▸ **Activity**: Each line from the top of the listing down to and including the line with "A burning feeling when you urinate" must be duplicated exactly; pictures are to be skipped.

▸ **Source material**:
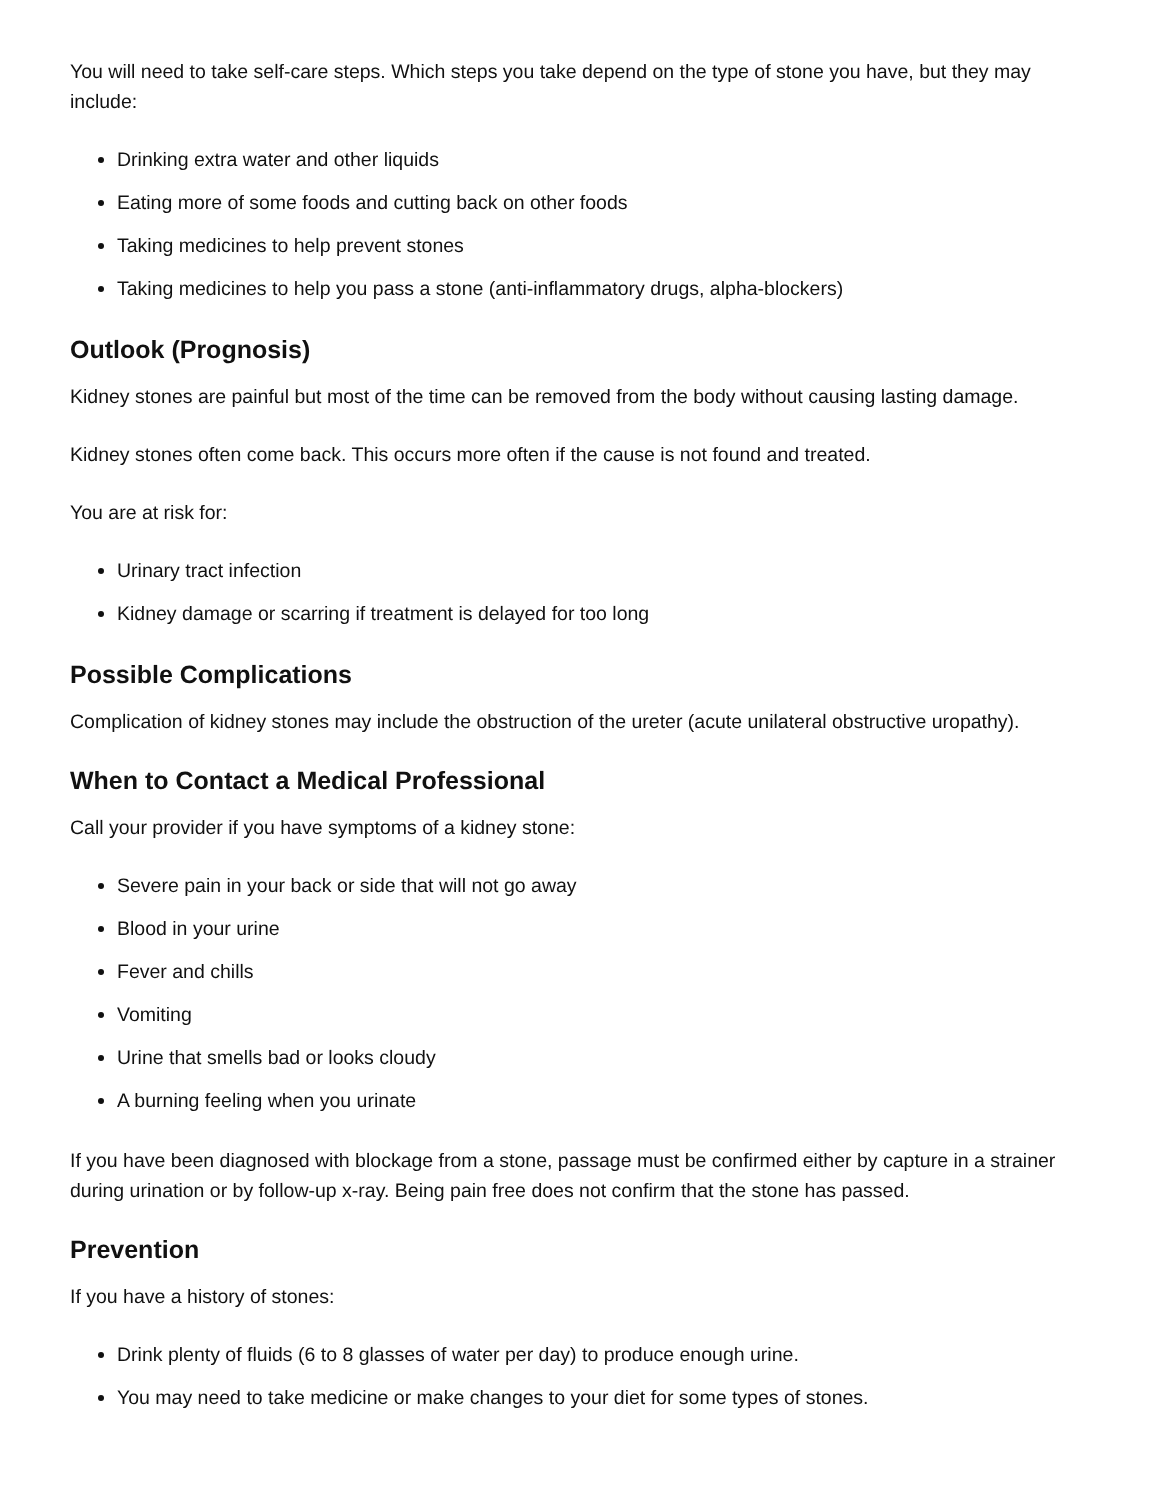You will need to take self-care steps. Which steps you take depend on the type of stone you have, but they may include:
Drinking extra water and other liquids
Eating more of some foods and cutting back on other foods
Taking medicines to help prevent stones
Taking medicines to help you pass a stone (anti-inflammatory drugs, alpha-blockers)
Outlook (Prognosis)
Kidney stones are painful but most of the time can be removed from the body without causing lasting damage.
Kidney stones often come back. This occurs more often if the cause is not found and treated.
You are at risk for:
Urinary tract infection
Kidney damage or scarring if treatment is delayed for too long
Possible Complications
Complication of kidney stones may include the obstruction of the ureter (acute unilateral obstructive uropathy).
When to Contact a Medical Professional
Call your provider if you have symptoms of a kidney stone:
Severe pain in your back or side that will not go away
Blood in your urine
Fever and chills
Vomiting
Urine that smells bad or looks cloudy
A burning feeling when you urinate
If you have been diagnosed with blockage from a stone, passage must be confirmed either by capture in a strainer during urination or by follow-up x-ray. Being pain free does not confirm that the stone has passed.
Prevention
If you have a history of stones:
Drink plenty of fluids (6 to 8 glasses of water per day) to produce enough urine.
You may need to take medicine or make changes to your diet for some types of stones.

▸ **Written answer**:
You will need to take self-care steps. Which steps you take depend on the type of stone you have, but they may include:
Drinking extra water and other liquids
Eating more of some foods and cutting back on other foods
Taking medicines to help prevent stones
Taking medicines to help you pass a stone (anti-inflammatory drugs, alpha-blockers)
Outlook (Prognosis)
Kidney stones are painful but most of the time can be removed from the body without causing lasting damage.
Kidney stones often come back. This occurs more often if the cause is not found and treated.
You are at risk for:
Urinary tract infection
Kidney damage or scarring if treatment is delayed for too long
Possible Complications
Complication of kidney stones may include the obstruction of the ureter (acute unilateral obstructive uropathy).
When to Contact a Medical Professional
Call your provider if you have symptoms of a kidney stone:
Severe pain in your back or side that will not go away
Blood in your urine
Fever and chills
Vomiting
Urine that smells bad or looks cloudy
A burning feeling when you urinate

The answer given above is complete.